Touchstones

Judith M. Dobler

September 27, 1990|By Judith M. Dobler

MY CHILDREN have been using a collection of gemstones to predict their fortunes. They reach into a bag, pull out several stones and read the future from those their psyches have chosen. I know women who wear rose quartz or amethyst necklaces in order to bask in the calm or to harness the psychic energy the crystals are supposed to impart. The practices aren't new; they go back to ancient times when fortunes and futures were even less predictable. We touch stone as we touch wood, for luck.

Touchstones are another story, though we've used them as a test for gold or silver ever since women began wearing jewels. A touchstone is a hard black stone, like jasper or basalt. You test a nugget you suspect is gold by rubbing it on the touchstone and making a streak. Then you compare it to a streak you make with a real gold nugget. If they're alike, you've got gold.

Today "touchstone" refers to any standard by which you judge the worth of someone or something. All good standards, it seems, must be rock-solid.

In a touchstone we also glimpse eternity: We find something we can count on. I spent one of my happiest days watching my children climb over some granite boulders on the shores of Lake Superior as they searched for tadpoles nestled in pockets of rainwater. Although the waves broke on the rocks around them, the children and the tadpoles were safe.

Perhaps the durability of stones makes us value diamonds and use stone-terms like stonewall and adamant (meaning hard as a diamond) to indicate just how firm our resolve is. We also carve names on marble and granite stones to mark the graves of the dead. As a child, I played near my relatives' gravestones when we visited the family plot on Memorial Day. Stroking the smooth gray surface somehow put me in touch with all those ancestors who died before I was born.

Missing gravestones can disturb us, though. They call from the world inside our skin, a world that shifts, like sand, threatening to make us lose touch with ourselves. Several years ago I had a vivid dream. I found myself gathering stones by a river, carrying them up a hill, and stacking them at the top. I had felt a need to provide a headstone for my sister who had been buried without one when she died shortly after birth. During my childhood, her existence seemed imaginary, mostly because her death was never discussed. Yet during those years I felt a strange foreboding, as though I were awaiting punishment for her death. Touching the stones in my dream became a way to assuage my guilt and fears.
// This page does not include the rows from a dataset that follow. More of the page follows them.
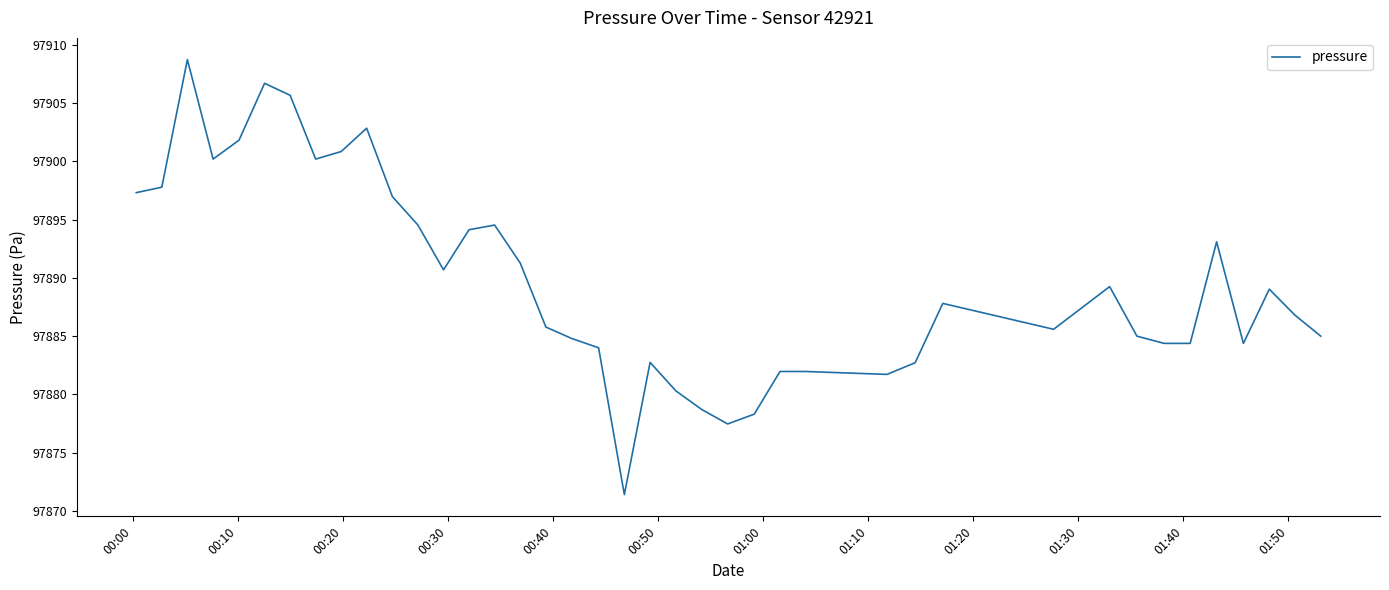

What is the smallest value displayed?

97871.4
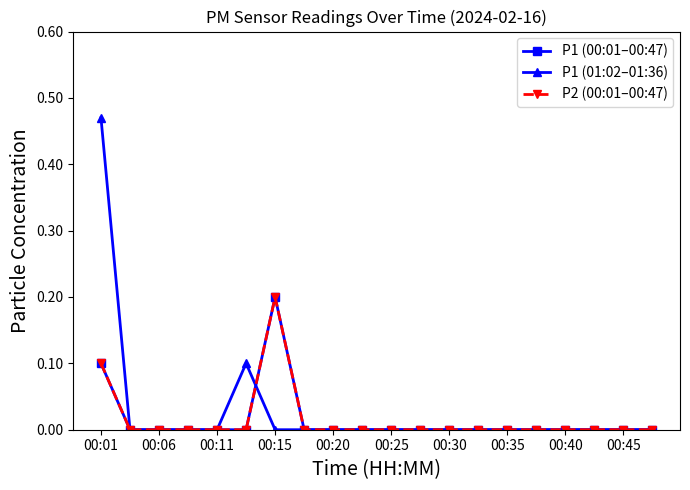

Where is P1 (00:01–00:47) nearest to the value 0?

00:06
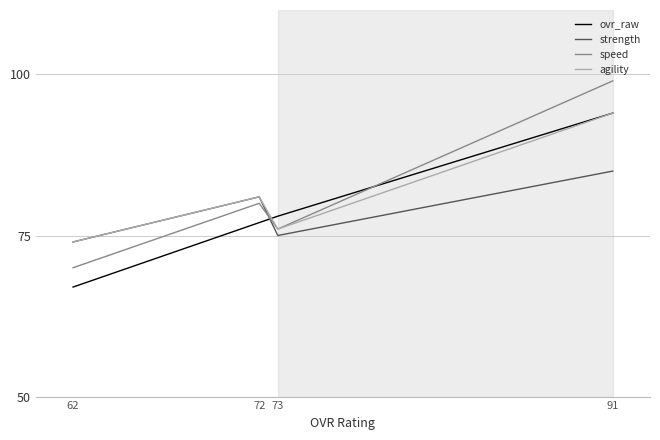

Count the speed values in the range 76 to 99.

3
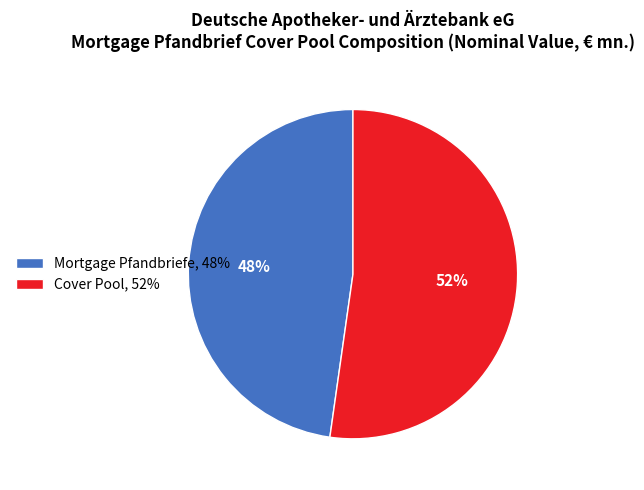

How many segments does this pie chart have?

2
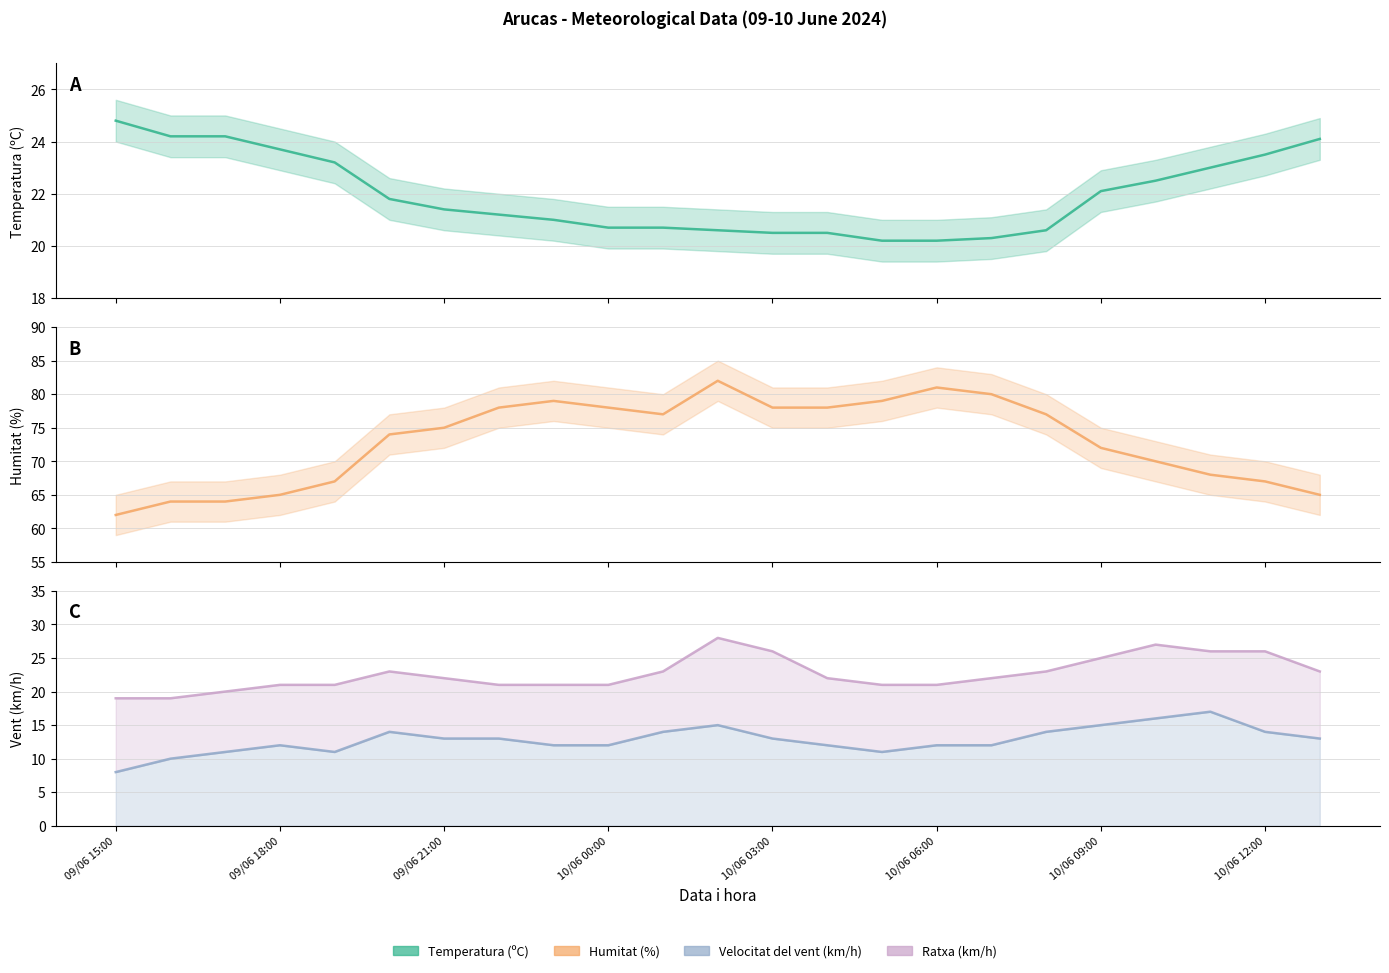

At which label does Temperatura (ºC) reach its peak?

09/06 15:00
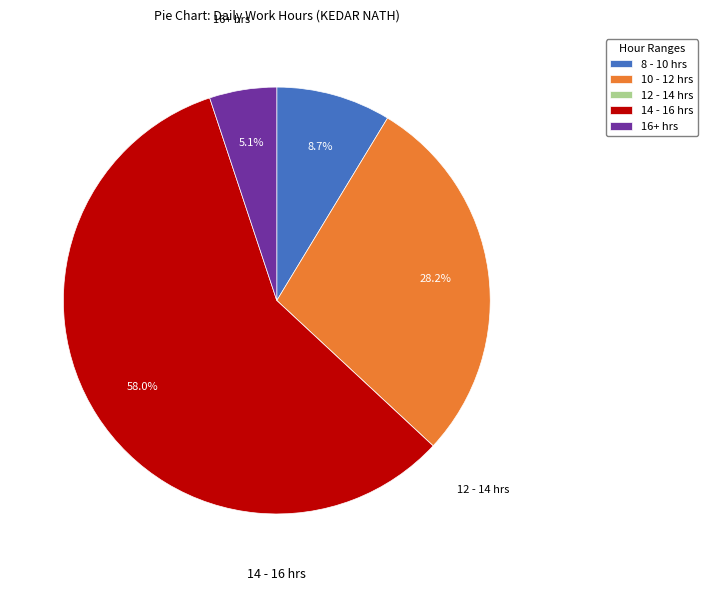

What percentage do 16+ hrs and 8 - 10 hrs together represent?

13.8%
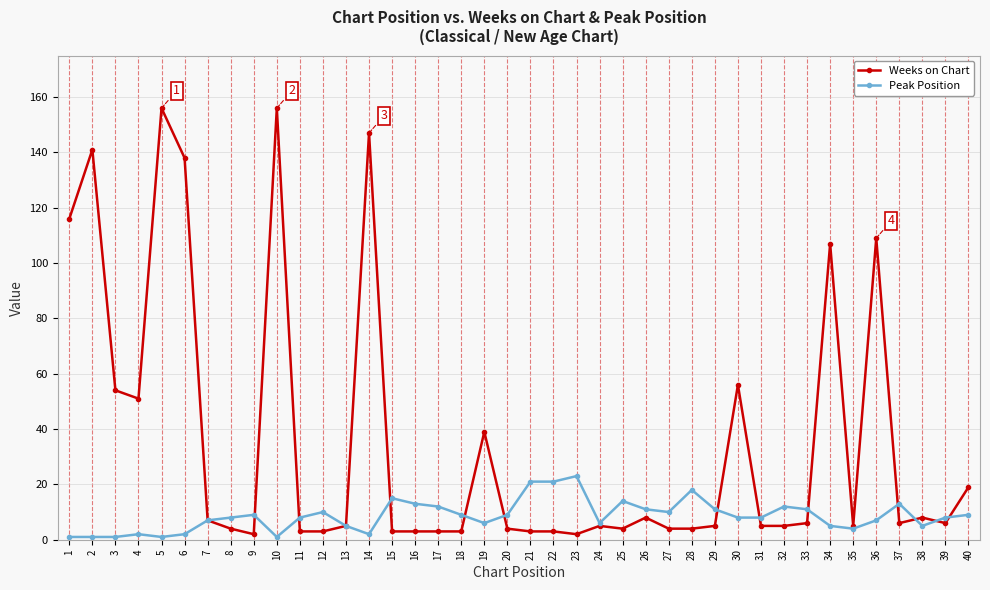

List the series in order of their peak value, lowest first.

Peak Position, Weeks on Chart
Touching stone puts us solidly in touch with the other side of our skin as well. Touching is the one reciprocal sense. We can see without being seen, hear without being heard, taste without being tasted, smell without being smelled, but we cannot touch without being touched. A touch shouts, "You exist. I exist. We are in this moment together." That's why touching is so risky. When we touch someone, we are letting them and us know who we are and what we're about.

When we touch stone, though, our fingers must yield -- the stone will not. And that's where touchstones come in. Seneca once said, "Fire is the test of gold; adversity, of strong men." Like a touchstone, adversity is unyielding. It fills us with terror, putting us -- in my children's terms -- between a rock and a hard place. Yet we must act. So we adapt and change to fit the new circumstances and, in Thomas Paine's words, "bring things and men to light, which might otherwise have lain forever undiscovered."

Perhaps that's why the Scots saw the Stone of Scone as the stone of destiny. And why we believe a stone's something we can count on, as early Babylonians who baked their cuneiform records into stone realized.

It may be why we prefer someone who is solid as a rock to someone who is shifty like windblown sands, though we'd prefer to live with someone who's not too adamant about the sand in our sneakers.

And why we prefer the scrupulous (literally the person with a stone in his sandal) to the unscrupulous person who has no reason to walk a mile in our shoes.

Judith M. Dobler teaches writing at Loyola College.